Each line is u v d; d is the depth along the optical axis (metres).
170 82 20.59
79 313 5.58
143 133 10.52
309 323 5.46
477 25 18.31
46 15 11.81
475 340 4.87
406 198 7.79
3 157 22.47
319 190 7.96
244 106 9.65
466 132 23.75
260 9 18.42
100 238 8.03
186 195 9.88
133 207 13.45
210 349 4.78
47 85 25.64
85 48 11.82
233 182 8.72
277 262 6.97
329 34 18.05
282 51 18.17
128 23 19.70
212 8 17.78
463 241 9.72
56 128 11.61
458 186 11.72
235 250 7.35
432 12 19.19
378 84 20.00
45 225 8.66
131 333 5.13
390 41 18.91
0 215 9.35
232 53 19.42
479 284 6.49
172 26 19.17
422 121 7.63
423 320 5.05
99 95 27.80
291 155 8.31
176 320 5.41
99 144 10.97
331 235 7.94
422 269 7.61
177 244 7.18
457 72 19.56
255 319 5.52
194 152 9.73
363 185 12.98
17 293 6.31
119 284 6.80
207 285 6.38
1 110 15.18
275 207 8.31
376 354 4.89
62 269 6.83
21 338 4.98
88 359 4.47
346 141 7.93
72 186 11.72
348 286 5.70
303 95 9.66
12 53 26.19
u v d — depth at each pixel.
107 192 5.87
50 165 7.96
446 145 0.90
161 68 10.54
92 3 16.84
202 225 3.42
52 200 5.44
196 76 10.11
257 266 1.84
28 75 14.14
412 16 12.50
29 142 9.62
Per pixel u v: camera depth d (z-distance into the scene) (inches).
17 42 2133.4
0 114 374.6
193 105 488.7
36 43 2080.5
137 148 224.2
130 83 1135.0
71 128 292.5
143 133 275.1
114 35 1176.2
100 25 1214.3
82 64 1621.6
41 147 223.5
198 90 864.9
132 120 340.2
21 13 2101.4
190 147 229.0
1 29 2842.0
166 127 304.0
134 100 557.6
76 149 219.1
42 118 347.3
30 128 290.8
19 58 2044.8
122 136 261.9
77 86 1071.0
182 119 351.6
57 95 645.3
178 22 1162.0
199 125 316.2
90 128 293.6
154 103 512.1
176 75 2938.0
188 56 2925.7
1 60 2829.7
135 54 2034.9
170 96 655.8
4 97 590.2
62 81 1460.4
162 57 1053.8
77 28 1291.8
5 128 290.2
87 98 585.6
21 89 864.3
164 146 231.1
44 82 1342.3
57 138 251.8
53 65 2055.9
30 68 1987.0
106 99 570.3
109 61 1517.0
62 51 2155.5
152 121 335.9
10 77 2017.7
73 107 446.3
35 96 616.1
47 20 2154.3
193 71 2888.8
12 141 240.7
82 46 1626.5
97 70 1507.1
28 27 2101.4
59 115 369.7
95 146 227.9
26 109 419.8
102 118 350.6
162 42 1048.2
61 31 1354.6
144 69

........

• ACTIVITY: Taking the line with "71 128 292.5" as the first and the line with "102 118 350.6" as the last, retype that stretch of the data above exactly, with no other lines.

• WRITTEN ANSWER:
71 128 292.5
143 133 275.1
114 35 1176.2
100 25 1214.3
82 64 1621.6
41 147 223.5
198 90 864.9
132 120 340.2
21 13 2101.4
190 147 229.0
1 29 2842.0
166 127 304.0
134 100 557.6
76 149 219.1
42 118 347.3
30 128 290.8
19 58 2044.8
122 136 261.9
77 86 1071.0
182 119 351.6
57 95 645.3
178 22 1162.0
199 125 316.2
90 128 293.6
154 103 512.1
176 75 2938.0
188 56 2925.7
1 60 2829.7
135 54 2034.9
170 96 655.8
4 97 590.2
62 81 1460.4
162 57 1053.8
77 28 1291.8
5 128 290.2
87 98 585.6
21 89 864.3
164 146 231.1
44 82 1342.3
57 138 251.8
53 65 2055.9
30 68 1987.0
106 99 570.3
109 61 1517.0
62 51 2155.5
152 121 335.9
10 77 2017.7
73 107 446.3
35 96 616.1
47 20 2154.3
193 71 2888.8
12 141 240.7
82 46 1626.5
97 70 1507.1
28 27 2101.4
59 115 369.7
95 146 227.9
26 109 419.8
102 118 350.6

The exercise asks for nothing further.